++++ DOCUMENT EXTRACT
Romanian adoptees struggle to adapt

13 July 2005

Romanian adoptees struggle to adapt

By Kate McGeown

BBC News

In the third of a series of articles on Romanian orphans, Kate McGeown finds out what happened to the lucky few who were adopted abroad.

Lex feels completely English, although he was born in Romania

Alexandru Wolf is like any other British teenager, preparing for his exams and thinking about life after school.

Known to his friends as Lex, he spends his spare time listening to music and practising his break dancing skills.

Few people would believe that 10 years ago the only life he had ever known was inside a Romanian institution.

Lex was eight years old when he was adopted by Della Wolf, who had built a special bond with him during years of volunteering at an institution in Bucharest.

"Deep inside I always hoped I'd be able to go and live with her," he said.

In 1995 Lex boarded a flight to the UK - and has never been back.
++++++++
++++ DATASET CONTENT
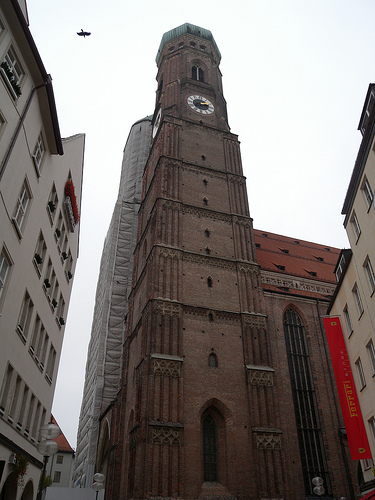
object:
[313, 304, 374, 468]
flag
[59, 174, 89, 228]
flowers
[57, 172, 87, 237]
window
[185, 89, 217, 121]
clock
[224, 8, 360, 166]
sky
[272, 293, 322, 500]
window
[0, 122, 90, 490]
building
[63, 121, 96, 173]
pointy top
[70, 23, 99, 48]
bird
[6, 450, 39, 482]
bush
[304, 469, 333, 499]
round shades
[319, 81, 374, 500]
building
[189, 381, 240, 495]
window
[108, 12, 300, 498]
church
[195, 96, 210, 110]
hands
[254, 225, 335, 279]
roof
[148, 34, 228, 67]
fence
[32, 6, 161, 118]
air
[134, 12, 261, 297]
tower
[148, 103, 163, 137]
clock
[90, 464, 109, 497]
lights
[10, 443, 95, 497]
street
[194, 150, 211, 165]
window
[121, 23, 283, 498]
buildings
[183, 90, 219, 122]
roman numerals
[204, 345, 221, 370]
arch windows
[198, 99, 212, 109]
gold hand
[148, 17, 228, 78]
roof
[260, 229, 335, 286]
roof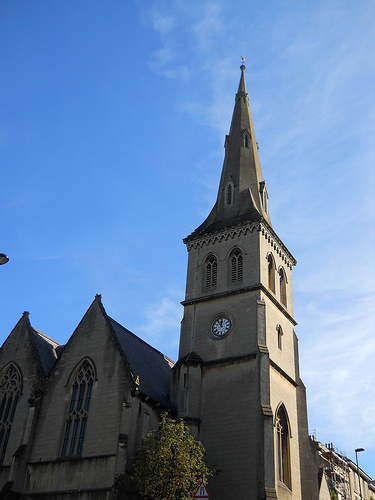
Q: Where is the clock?
A: In the tower.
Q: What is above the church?
A: The blue sky.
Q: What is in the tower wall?
A: A clock.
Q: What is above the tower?
A: A steeple.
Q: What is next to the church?
A: A tree.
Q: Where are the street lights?
A: Next to the church.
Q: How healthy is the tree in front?
A: Halfway dying.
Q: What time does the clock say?
A: 11:00.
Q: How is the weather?
A: Bright, sunny, and partly cloudy.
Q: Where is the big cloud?
A: Right side of sky.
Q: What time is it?
A: 11:55.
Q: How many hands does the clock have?
A: 2.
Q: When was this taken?
A: Daytime.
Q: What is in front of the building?
A: A tree.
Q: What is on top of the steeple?
A: A weathervane.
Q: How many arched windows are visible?
A: 11.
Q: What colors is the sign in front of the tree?
A: Red and white.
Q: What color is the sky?
A: Blue.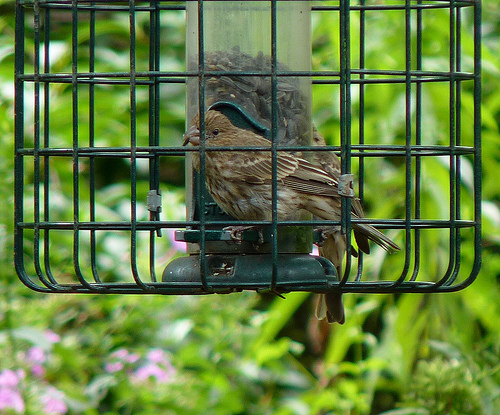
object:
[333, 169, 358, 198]
clip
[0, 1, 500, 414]
photo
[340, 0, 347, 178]
green wire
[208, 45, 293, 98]
birdseed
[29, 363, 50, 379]
flowers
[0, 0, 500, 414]
vegetation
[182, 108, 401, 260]
bird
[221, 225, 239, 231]
claws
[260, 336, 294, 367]
leaves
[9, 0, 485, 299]
cage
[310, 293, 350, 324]
tail feather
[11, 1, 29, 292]
wire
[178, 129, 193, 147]
beak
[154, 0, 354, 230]
door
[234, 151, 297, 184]
feathers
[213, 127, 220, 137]
eye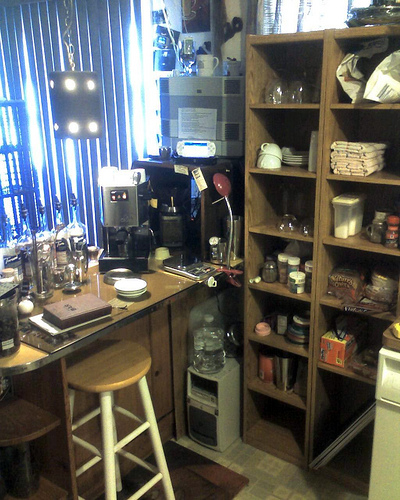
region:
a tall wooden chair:
[60, 324, 164, 496]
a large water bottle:
[188, 305, 224, 377]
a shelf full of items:
[236, 17, 396, 465]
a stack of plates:
[105, 273, 157, 298]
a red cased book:
[34, 281, 115, 333]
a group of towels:
[332, 130, 384, 181]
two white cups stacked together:
[252, 139, 287, 174]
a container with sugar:
[329, 190, 362, 234]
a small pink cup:
[251, 316, 271, 343]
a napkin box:
[320, 313, 368, 365]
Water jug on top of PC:
[190, 308, 228, 371]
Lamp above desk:
[44, 1, 108, 141]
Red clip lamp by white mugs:
[208, 168, 246, 288]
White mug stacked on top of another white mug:
[252, 136, 288, 160]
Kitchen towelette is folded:
[328, 132, 385, 154]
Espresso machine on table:
[94, 164, 153, 272]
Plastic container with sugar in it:
[325, 192, 365, 240]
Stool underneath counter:
[61, 338, 189, 498]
++++++++
= REQUIREMENT 1 =
Write out the part of the article on Romanian adoptees that opens with the words containing "13 July 2005" and closes with "were adopted abroad.".
= REQUIREMENT 2 =
According to the article on Romanian adoptees, in what year did Lex fly to the UK?
= REQUIREMENT 3 =
In the article on Romanian adoptees, rewrite the paragraph beginning "Lex was eight years old" in shorter form.

= TASK RESPONSE 1 =
13 July 2005

Romanian adoptees struggle to adapt

By Kate McGeown

BBC News

In the third of a series of articles on Romanian orphans, Kate McGeown finds out what happened to the lucky few who were adopted abroad.

= TASK RESPONSE 2 =
1995

= TASK RESPONSE 3 =
Della Wolf adopted Lex when he was eight, after forming a special bond with him during years of volunteering at an institution in Bucharest.